When dealing with a trinomial of the form:
[tex]x^2+bx+c[/tex]
Compare the expression to that of a perfect square trinomial:
[tex](x+a)^2=x^2+2ax+a^2[/tex]
We want 2a=b, so we can add a^2 - a^2 to be able to write the trinomial as a squared binomial plus a constant. Since a=b/2, we should add b^2/4 - b^2/4.
C)
[tex]2x^2+2y^2+3x-5y=2[/tex]
First, notice that the coefficient of x^2 and y^2 is not 1. We need it to be equal to 1 in order to use the former procedure. Divide both sides by 2:
[tex]\begin{gathered} \Rightarrow\frac{2x^2+2y^2+3x-5y}{2}=\frac{2}{2} \\ \Rightarrow x^2+y^2+\frac{3}{2}x-\frac{5}{2}y=1 \end{gathered}[/tex]
The coefficient of x is 3/2, and comparing to the formula of the perfect square trinomial, then:
[tex]\begin{gathered} 2a=\frac{3}{2} \\ \Rightarrow a=\frac{3}{4} \\ \Rightarrow a^2=\frac{9}{16} \end{gathered}[/tex]

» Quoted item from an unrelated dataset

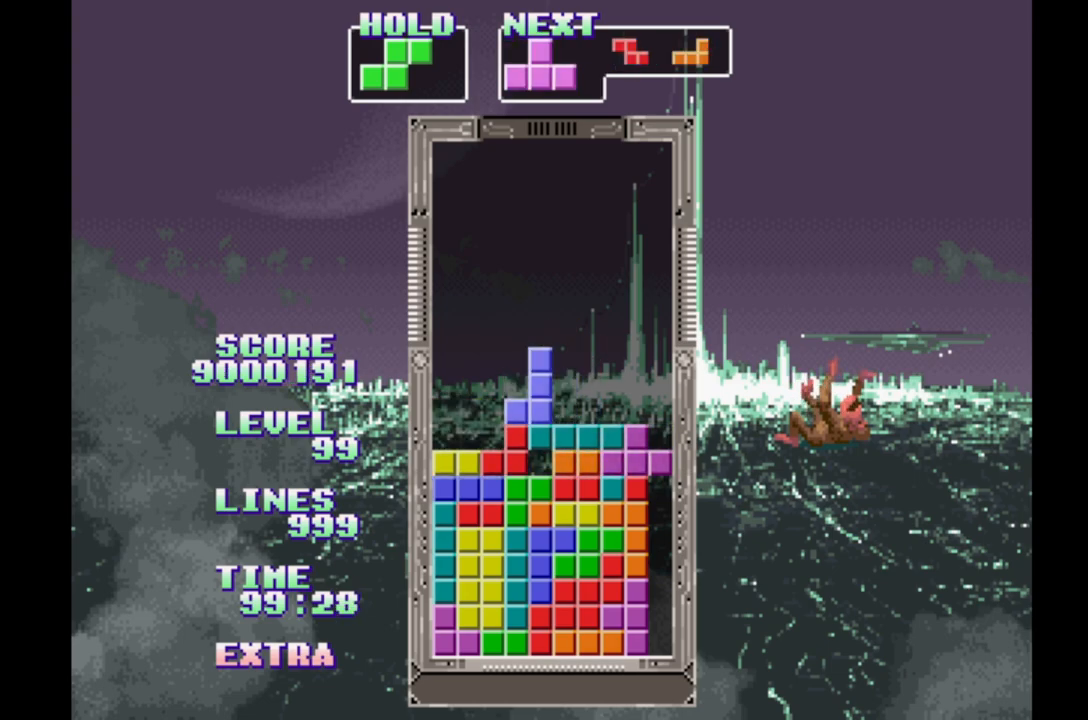
{"buttons": ["B", "DPAD_RIGHT"], "events": [[50, "B", "up"], [133, "B", "down"], [200, "B", "up"], [283, "B", "down"], [367, "B", "up"], [467, "B", "down"]]}
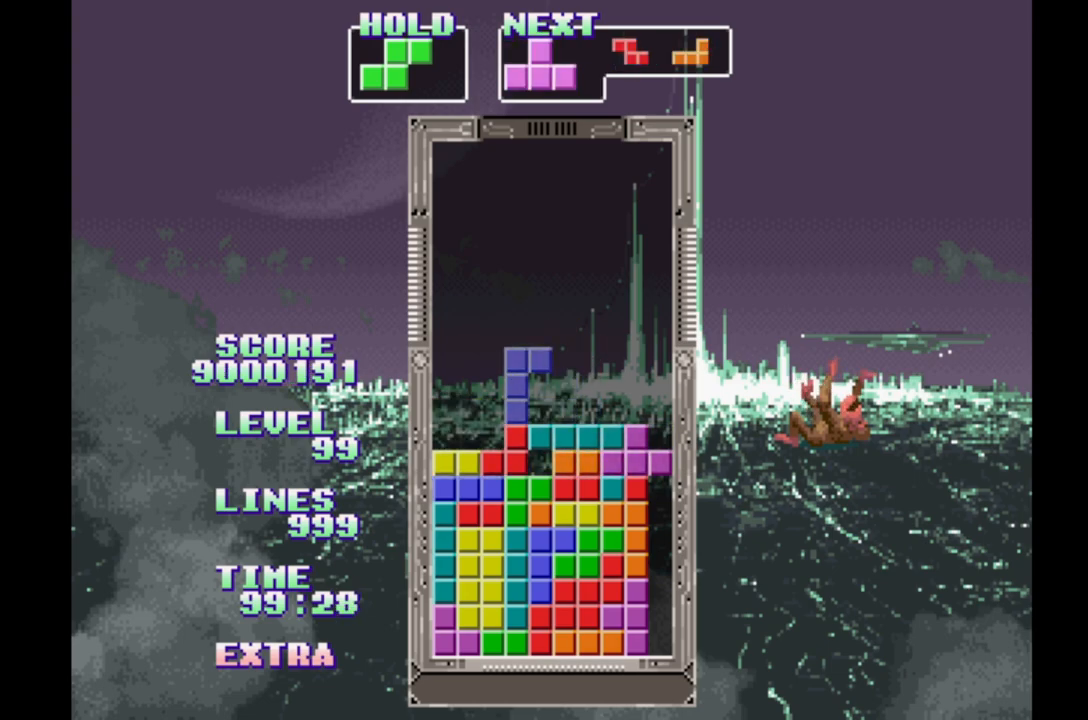
{"buttons": ["B", "DPAD_RIGHT"], "events": [[33, "B", "up"], [133, "B", "down"], [233, "B", "up"], [317, "B", "down"], [400, "B", "up"], [467, "B", "down"]]}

Te coefficient of y is -5/2, and comparing to the formula of the perfect square trinomial, the constant term inside the binomial should be -5/4, so we need a constant term of 25/15 to complete the square. Add 9/16 and 25/16 to both sides of the equation:
[tex]\Rightarrow x^2+y^2+\frac{3}{2}x-\frac{5}{2}y+\frac{9}{16}+\frac{25}{16}=1+\frac{9}{16}+\frac{25}{16}[/tex]
Reorder the terms on the left hand side of the equation, and simplify the expression on the right hand side:
[tex]\begin{gathered} \Rightarrow x^2+\frac{3}{2}x+\frac{9}{16}+y^2-\frac{5}{2}y+\frac{25}{16}=\frac{25}{8} \\ \Rightarrow(x+\frac{3}{4})^2+(y-\frac{5}{4})^2=\frac{25}{8} \end{gathered}[/tex]
The coordinates of the center of this circle, are:
[tex](-\frac{3}{4},\frac{5}{4})[/tex]
The radius is given by the square root of the constant term on the right hand side of the equation:
[tex]\begin{gathered} r=\frac{\sqrt[]{25}}{8} \\ \Rightarrow r=\frac{5}{4}\sqrt[]{2} \end{gathered}[/tex]
D)
[tex]x^2+y^2-2x-8y=8[/tex]
The coefficient of x is -2, which should be twice the constant term inside the squared binomial. So, that constant term is -1, and (-1)^2=1. Add 1 to both sides and rewrite the polynomial on x as a squared binomial:
[tex]\begin{gathered} \Rightarrow x^2+y^2-2x-8y+1=8+1 \\ \Rightarrow x^2-2x+1+y^2-8y=9 \\ \Rightarrow(x-1)^2+y^2-8y=9 \end{gathered}[/tex]
The coefficient of y is -8, which should be twice the constant term inside the squared binomial. So, the constant term is -4, and (-4)^2=16. Add 16 to both sides and rewrite the polynomial on y as a squared binomial:
[tex]\begin{gathered} \Rightarrow(x-1)^2+y^2-8y+16=9+16 \\ \Rightarrow(x-1)^2+(y-4)^2=25 \end{gathered}[/tex]
The coordinates of the center of this circumference are (1,4), and the radius is equal to 5.